Мы окружаем гроб, и я знаю, кем был умерший. Я видел трупы и раньше, даже родственников, но ни один не вызывал таких чувств, как этот человек, которого я никогда раньше не встречал, но не чужой мне. Бородатый, с растрепанными пепельно-седыми волосами. Его лицо покрыто шрамами, как будто он пробежал через склад, полный бритвенных лезвий. Его веки зашиты, но нить тонка, и я замечаю ее только потому, что интересуюсь такими вещами. Пахнет благовониями, но под ними чувствуется легкий душок формальдегида. Я чувствую глубокую печаль и, к своему удивлению, понимаю, что вот-вот заплачу.

Кореде придвигается ко мне.

– Вы не всегда опираетесь на трость, – замечаю я.





– Если расстояние небольшое, справляюсь сам, – говорит он. – Что ты чувствуешь?

– Тоску. Почему мне кажется, что мы знакомы, если мы даже не встречались? Почему мне грустно?

Кореде вздыхает:

– Тебе тоскливо, потому что ты чувствуешь, что тебе не хватает человека, похожего на тебя, отличавшегося от других чем-то неочевидным. Тебе кажется, что вы знакомы, потому что такие, как мы, всегда ощущают друг друга, даже не осознавая этого. Это как дыхание. Большую часть времени ты не осознаешь, что делаешь это, но попробуй задержать дыхание – и, готов поспорить, ты по нему заскучаешь, – он издает короткий, лающий смешок. Вблизи мне видны все его поры. Не могу поверить, что однажды со мной это тоже случится.

– Кто мы?

– Мы – люди, которые знают, – говорит Кореде, словно это что-то объясняет.

Я перевожу взгляд на тело.

– Такое чувство, что он не умер.

– Это потому, что он не умер. Его дух где-то в воздухе. Этот человек был бездомным бродягой. Тот, о ком мы скорбим, всего лишь нашел прибежище в этом теле. Он отправился дальше.

– Я не понимаю, о чем вы говорите.

– Поймешь. Знаешь, однажды я его видел. Это был самый жуткий день в моей жизни. Молись, чтобы вы никогда не встретились.

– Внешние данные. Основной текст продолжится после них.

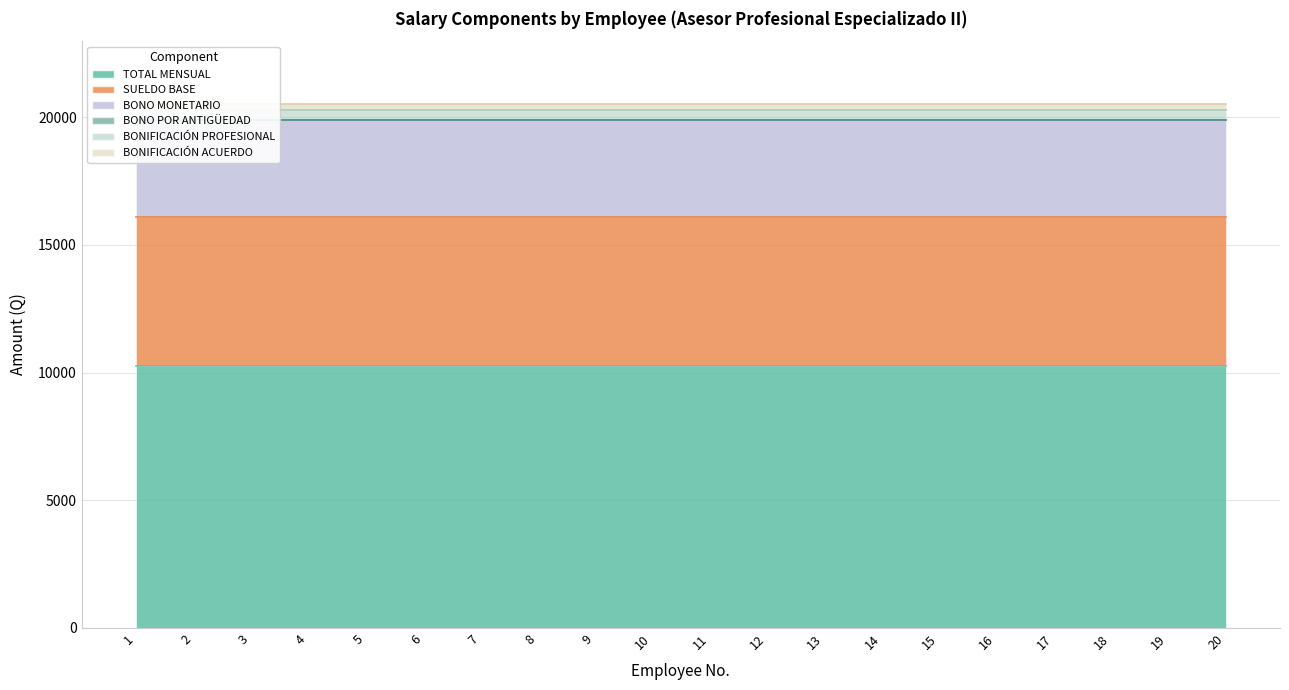

What are all the series names shown in the legend?

TOTAL MENSUAL, SUELDO BASE, BONO MONETARIO, BONO POR ANTIGÜEDAD, BONIFICACIÓN PROFESIONAL, BONIFICACIÓN ACUERDO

Прежде чем я успеваю спросить, что он имеет в виду, Кореде уходит.

Никто не говорит надгробного слова, нет ни одного родственника. Есть выпивка, играет музыка, люди танцуют, и все это не кажется мне странным. В какой-то момент пирушки, когда я уже немного пьян, Селина загоняет меня в угол и говорит, что я – искатель.

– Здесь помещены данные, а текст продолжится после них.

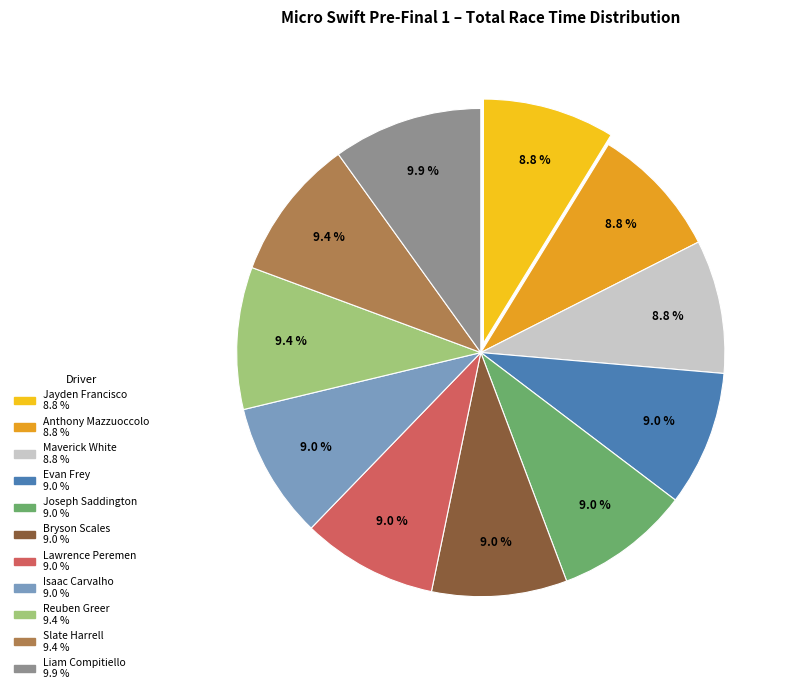

Is the sum of Maverick White and Evan Frey greater than half?

No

– Ничто не затеряется, ничто не укроется от тебя.

Как и Кореде, она ничего не объясняет, да это и не нужно. Я знаю. Я вижу мир по-другому. Физические объекты все те же, дешевая лакировка гроба, линолеум на полу, грязные люстры, дешевая выпивка, музыка, запах тел некоторых людей вокруг и дуновение ветерка от вентилятора на коже руки. Но появилось что-то еще, словно орган или железа́, прежде не работавшая, начала функционировать, и я смог ощутить новое измерение. Как в тех видеоиграх, где ценные предметы светятся, когда игрок приближается к ним.

Я размышляю над этим, пока бездомного хоронят. Хоть тело и засыпают землей, я чувствую его где-то там, в воздухе, как и говорил Кореде.

Когда мы садимся в фургон и возвращаемся на перекресток Кехинде и Аго, уже темно. Каждый идет своей дорогой, и больше я их не увижу. Ну, это не совсем правда, но по существу все именно так. Почти так.

Когда я добираюсь домой, большая часть знания улетучивается, словно пребывание в одном месте с Кореде и Селиной усиливало то, что зарождалось во мне. К тому времени, как я проскальзываю в свою комнату, прячась от мамы, это кажется сном.

Из любопытства я отыскиваю Эшо в Нимбусе, надеясь разузнать о нарисованных часах. Оказывается, что «Эшо» – это англизированное старое название «Эсо», а традиция перерисовывания часов соблюдается веками. В конце 1700-х поселку угрожают мародеры, сборная солянка из португальских и занзибарских работорговцев, хотя данные разнятся. Белый священник, отец Маринементус, проповедовавший в Эсо, подает идею построить фальшивую часовую башню, чтобы обмануть мародеров, заставив их поверить, что поселок уже принадлежит какой-нибудь европейской империи. Так как на поселок никто никогда не напал, жители Эсо думают, что хитрость сработала, и продолжают это делать.

11

Jamais vu – противоположное дежавю состояние, при котором знакомые предметы или люди кажутся человеку увиденными впервые.